なお、特撮に関しては前にも書いているので取り上げない。なにより劇場で見上げるような姿勢で大スクリーンを見るのと家のテレビやPC、まして見下ろす形で利用するノートPCでのDVDか何かで見る特撮映像ではそれだけで迫力が天と地の差になるからだ。くれぐれも劇場で見たハリウッド作品とノーパソでみた日本特撮を印象で比較して「アメリカのCGの方がずっと迫力がある」と評するようなマネはしないで欲しい。

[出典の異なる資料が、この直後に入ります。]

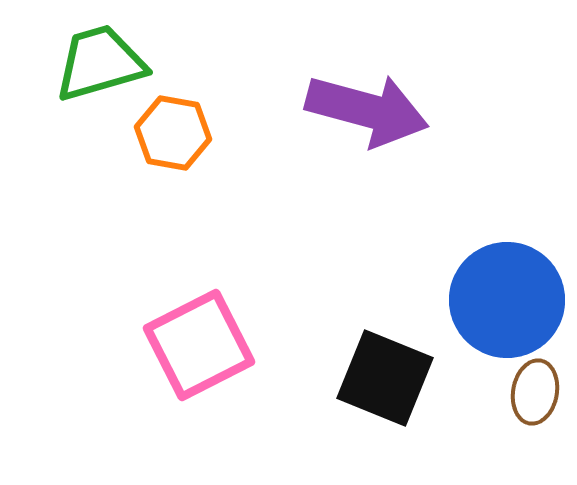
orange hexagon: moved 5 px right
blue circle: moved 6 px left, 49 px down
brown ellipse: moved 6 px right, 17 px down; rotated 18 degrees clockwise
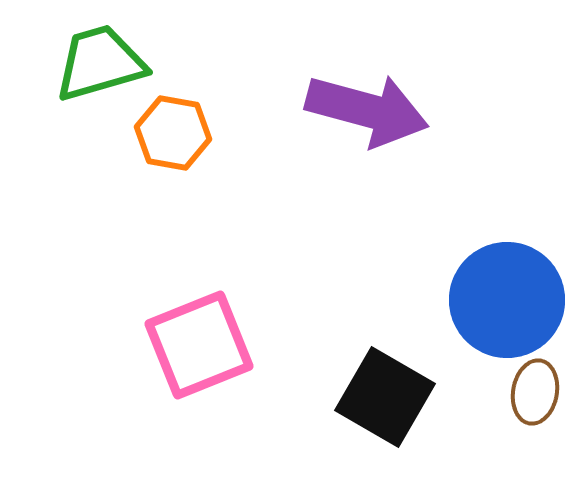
pink square: rotated 5 degrees clockwise
black square: moved 19 px down; rotated 8 degrees clockwise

映画の内容からは外れるが、まず「反戦」はそもそもあり得ない。今でこそ戦争映画と言えばみじめに日本軍が惨敗する悲劇の映画しか作られなくなっているが、まだまだ当時は日本軍の勝利を描いた戦争映画がいくつも作られていた時代だ。戦闘はやや縁遠くなったが故にエンターテインメントとして描かれ、かっこいい軍艦や戦闘機は憧れの存在だ。「ゴジラ」のターゲットはそういう人に近く、反戦という言葉を意識して作られたとは思えない。「反核」にも抵抗がある。「ゴジラ」より数ヶ月先にアメリカで「放射能X(原題:Them!)という放射能の影響で巨大化したアリが人々を襲う映画が撮られていることからもわかるように、"放射能による怪物化"という流れはすでに映画界に存在していたのだ。ゴジラがそれらアメリカ映画と異なるのは口から発する火炎・白熱光の理由を放射能とした点にある(放射能の影響で巨大化したとは「ゴジラ」では一言も述べられていない)。それにまだ戦後10年にもならない時期。この時の戦争に対する嫌気が反核にまとめられてしまうには早すぎる。それでは原爆以外の、例えば焼夷弾を使った空襲を容認することに繋がりかねない。それにゴジラの破壊力が核兵器そのものなら街は一瞬で破壊され火の海と化すはずだが、実際にはじわじわと火と体の破壊力で壊していく表現をとっており、そのコースも東京大空襲に近いとされている(未確認)。"核"は映画を作る上のテーマではあっただろうが、ゴジラの破壊のイメージは本来部隊と部隊が戦うためにあるはずの兵器を無防備な市民と市街地を破壊するために用いた行為全体にあり、決して"反核"だけを前面に押し出したかったわけではないと思う。なお、本作を監督した本多猪四郎監督は「反核がテーマ」とも「娯楽映画」とも語っているが、すでに発表済みの作品に対しておおぜいの人がいろんな印象を持っている以上、それに水を差すような真似はしたくなかったのでインタビューワーの話の流れに合わせるように発言を行ったのではないだろうか。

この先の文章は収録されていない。